I am certain Baudelaire must have read the poems of John Keats; for there are certain characteristics in the versification, and in the using of images of both poets. Keats had something feminine and twisted in his mind, made up out of unhealthy nerves—which are utterly lacking in Baudelaire—but which it is now the fashion to call decadent; Keats being more than a decadent, but certainly decadent in such a line as—

"One faint eternal eventide of gems,"

which might have been written, in jewelled French, by Mallarmé.

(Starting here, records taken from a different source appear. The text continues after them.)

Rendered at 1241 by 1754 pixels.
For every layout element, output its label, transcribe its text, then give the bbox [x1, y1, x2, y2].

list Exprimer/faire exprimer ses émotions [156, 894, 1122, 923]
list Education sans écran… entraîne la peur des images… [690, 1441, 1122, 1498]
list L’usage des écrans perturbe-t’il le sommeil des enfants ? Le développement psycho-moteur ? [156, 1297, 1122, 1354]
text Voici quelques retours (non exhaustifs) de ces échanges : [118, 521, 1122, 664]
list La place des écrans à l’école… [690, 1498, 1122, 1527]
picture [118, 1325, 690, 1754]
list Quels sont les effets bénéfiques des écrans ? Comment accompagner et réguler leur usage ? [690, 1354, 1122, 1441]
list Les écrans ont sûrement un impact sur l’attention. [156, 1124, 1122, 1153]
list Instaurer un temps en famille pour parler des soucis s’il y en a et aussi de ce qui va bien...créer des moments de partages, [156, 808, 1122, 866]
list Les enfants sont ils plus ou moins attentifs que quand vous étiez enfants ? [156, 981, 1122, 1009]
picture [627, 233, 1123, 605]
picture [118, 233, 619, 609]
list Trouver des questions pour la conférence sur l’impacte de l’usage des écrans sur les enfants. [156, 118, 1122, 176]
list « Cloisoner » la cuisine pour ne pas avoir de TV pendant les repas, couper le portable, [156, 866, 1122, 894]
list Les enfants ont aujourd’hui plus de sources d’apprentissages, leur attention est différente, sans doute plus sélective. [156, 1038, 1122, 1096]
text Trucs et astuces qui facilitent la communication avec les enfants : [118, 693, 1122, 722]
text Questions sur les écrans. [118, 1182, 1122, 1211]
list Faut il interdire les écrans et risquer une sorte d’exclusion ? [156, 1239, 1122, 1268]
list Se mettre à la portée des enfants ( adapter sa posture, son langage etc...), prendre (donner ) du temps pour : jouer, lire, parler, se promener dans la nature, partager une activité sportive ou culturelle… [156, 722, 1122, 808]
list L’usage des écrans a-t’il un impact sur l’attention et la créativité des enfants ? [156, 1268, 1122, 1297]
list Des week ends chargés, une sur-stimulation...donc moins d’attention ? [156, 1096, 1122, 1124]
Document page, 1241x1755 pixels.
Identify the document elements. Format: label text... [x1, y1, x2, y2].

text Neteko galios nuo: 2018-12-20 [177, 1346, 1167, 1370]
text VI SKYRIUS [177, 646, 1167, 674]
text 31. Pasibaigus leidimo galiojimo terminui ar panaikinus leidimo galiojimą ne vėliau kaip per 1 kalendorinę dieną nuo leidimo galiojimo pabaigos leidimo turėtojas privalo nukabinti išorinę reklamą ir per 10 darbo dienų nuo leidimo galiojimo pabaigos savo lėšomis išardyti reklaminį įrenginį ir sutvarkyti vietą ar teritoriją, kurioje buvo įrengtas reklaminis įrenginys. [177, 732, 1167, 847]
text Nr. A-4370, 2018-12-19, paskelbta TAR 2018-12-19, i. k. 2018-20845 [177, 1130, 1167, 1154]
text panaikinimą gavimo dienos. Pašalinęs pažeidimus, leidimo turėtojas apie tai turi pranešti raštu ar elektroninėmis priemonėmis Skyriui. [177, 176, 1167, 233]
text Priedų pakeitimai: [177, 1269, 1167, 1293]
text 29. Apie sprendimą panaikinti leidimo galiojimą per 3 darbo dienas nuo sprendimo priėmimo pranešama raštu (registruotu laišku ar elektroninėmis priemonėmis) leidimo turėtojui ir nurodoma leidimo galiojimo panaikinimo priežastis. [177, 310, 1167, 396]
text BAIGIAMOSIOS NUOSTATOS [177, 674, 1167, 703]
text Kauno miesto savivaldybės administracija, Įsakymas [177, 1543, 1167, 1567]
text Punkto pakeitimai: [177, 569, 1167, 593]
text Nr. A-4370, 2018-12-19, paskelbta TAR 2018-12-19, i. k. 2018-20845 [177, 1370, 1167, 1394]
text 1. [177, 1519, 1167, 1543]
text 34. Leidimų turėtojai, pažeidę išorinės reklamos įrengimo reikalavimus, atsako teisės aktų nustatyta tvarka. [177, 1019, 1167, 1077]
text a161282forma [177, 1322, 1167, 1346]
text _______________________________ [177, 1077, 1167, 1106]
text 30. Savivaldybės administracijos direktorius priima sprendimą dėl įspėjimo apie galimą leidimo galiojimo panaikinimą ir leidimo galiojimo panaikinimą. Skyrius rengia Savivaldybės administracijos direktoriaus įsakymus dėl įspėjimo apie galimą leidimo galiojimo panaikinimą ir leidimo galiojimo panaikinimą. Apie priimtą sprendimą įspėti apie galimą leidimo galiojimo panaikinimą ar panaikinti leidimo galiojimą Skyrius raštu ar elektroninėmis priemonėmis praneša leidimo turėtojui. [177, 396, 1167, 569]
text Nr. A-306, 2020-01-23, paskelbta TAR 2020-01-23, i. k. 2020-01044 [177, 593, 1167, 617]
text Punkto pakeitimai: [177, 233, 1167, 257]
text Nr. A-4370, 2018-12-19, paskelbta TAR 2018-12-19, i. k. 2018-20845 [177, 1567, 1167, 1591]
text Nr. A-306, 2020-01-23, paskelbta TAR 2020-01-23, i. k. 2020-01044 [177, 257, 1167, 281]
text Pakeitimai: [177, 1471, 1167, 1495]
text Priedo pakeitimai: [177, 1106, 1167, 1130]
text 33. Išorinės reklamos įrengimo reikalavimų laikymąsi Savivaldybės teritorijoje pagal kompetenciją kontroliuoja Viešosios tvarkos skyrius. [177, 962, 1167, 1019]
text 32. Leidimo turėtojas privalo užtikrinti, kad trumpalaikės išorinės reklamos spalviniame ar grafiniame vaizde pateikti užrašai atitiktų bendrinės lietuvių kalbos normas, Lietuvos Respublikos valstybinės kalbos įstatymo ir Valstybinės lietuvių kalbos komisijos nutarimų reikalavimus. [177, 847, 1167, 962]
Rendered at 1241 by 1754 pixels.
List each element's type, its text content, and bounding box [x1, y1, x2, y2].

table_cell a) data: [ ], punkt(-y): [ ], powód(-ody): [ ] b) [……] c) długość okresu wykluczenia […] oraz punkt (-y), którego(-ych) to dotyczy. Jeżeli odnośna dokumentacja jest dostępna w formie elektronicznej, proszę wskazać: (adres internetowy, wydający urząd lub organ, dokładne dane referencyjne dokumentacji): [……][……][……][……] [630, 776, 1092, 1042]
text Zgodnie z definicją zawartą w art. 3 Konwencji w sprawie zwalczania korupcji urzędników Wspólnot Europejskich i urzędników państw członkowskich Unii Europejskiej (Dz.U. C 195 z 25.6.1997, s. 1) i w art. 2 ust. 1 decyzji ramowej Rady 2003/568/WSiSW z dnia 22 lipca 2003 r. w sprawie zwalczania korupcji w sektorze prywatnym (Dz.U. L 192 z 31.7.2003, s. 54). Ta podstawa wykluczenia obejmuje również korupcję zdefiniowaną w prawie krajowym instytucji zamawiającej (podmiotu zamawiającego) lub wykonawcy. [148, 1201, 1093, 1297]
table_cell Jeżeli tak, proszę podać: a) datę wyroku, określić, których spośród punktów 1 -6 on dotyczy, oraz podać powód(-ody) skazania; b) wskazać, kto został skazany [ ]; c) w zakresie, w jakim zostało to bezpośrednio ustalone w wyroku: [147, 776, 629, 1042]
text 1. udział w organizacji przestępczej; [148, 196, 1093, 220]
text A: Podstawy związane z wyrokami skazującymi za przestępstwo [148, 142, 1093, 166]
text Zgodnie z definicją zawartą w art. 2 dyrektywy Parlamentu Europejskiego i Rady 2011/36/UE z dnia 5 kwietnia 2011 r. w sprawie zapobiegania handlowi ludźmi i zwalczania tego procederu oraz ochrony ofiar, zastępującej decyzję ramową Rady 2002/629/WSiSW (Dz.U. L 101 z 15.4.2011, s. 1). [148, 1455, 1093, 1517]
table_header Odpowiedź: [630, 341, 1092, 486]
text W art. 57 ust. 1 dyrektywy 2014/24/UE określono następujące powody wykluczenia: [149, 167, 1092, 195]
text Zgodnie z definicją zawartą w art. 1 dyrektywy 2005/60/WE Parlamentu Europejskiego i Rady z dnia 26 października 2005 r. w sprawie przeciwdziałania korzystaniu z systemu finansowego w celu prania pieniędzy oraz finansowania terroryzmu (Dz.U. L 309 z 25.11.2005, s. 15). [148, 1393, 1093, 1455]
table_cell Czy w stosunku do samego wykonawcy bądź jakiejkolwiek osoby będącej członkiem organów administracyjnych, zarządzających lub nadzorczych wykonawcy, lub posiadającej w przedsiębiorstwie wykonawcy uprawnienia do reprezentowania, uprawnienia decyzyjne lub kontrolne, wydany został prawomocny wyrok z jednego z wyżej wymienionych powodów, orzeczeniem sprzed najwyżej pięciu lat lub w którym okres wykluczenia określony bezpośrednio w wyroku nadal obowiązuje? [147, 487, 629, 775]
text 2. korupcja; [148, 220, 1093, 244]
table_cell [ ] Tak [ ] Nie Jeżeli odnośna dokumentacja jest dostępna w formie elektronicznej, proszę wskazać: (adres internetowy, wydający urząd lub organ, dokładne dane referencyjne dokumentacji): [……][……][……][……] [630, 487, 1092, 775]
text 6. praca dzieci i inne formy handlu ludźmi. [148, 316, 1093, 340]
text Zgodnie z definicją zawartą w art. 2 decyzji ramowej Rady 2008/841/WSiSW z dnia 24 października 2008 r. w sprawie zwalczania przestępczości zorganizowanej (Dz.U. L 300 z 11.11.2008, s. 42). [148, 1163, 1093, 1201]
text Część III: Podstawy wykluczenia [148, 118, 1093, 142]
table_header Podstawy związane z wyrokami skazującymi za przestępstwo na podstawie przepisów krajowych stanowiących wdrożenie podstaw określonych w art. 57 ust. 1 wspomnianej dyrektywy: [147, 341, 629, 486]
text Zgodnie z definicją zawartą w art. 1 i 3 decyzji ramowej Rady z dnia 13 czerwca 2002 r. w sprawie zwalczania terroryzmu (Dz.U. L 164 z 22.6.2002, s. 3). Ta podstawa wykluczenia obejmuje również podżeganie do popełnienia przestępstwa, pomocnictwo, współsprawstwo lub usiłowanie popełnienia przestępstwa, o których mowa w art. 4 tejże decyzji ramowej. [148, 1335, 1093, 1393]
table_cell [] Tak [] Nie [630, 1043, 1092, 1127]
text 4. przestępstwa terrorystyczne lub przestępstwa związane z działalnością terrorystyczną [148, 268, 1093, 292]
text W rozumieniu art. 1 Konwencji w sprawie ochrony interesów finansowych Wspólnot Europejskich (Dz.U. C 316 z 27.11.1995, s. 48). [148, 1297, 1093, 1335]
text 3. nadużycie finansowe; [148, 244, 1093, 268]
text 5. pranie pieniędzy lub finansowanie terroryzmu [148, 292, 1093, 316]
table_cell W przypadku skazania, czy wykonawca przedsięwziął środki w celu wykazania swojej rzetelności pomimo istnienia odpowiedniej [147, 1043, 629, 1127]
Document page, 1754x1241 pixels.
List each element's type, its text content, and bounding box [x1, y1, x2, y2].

I give one of his sonnets, a perverse and perverted one, made by a fine technical feat out of two recurrent rhymes:

"Ses purs ongles très-haut dédiant leur onyx,
L'angoisse, ce minuit, soutient, lampadaphore,
Maint rêve vespéral brûlé par le Phénix
Que ne recueille pas de cinéraire amphore
Sur les crédences, au salon vide: nul ptyx
Aboli bibelot d'inanité sonore,
(Car le maître est allé puiser des fleurs au Styx
Avec ce seul objet dont le néant s'honore.)
Mais proche la croisée au nord vacante, un or
Agonise selon peut-être le décor
Des licornes ruant du feu contre une nixe,
Elle, défunte nue en le miroir, encor
Que, dans l'oubli formé par le cadre, se fixe
De scintillations sitôt le septuor."

Keats luxuriates; like Baudelaire, in the details of physical discomfort, in all their grotesque horror, as when, in sleeplessness—how often these two overstrung and over-nervous poets must have had sleepless nights!—

"We put our eyes into a pillowy cleft,
And see the spangly gloom froth up and boil."

He is neo-Latin, again like Baudelaire, in his insistence on the physical sensations of his lovers, the bodily translations of emotion. In Venus, leaning over Adonis, he notes:

"When her lips and eyes
Were closed in sullen moisture, and quick sighs
Came vexed and panting through her nostrils small."

And, in another line, he writes:

"By the moist languor of thy breathing face."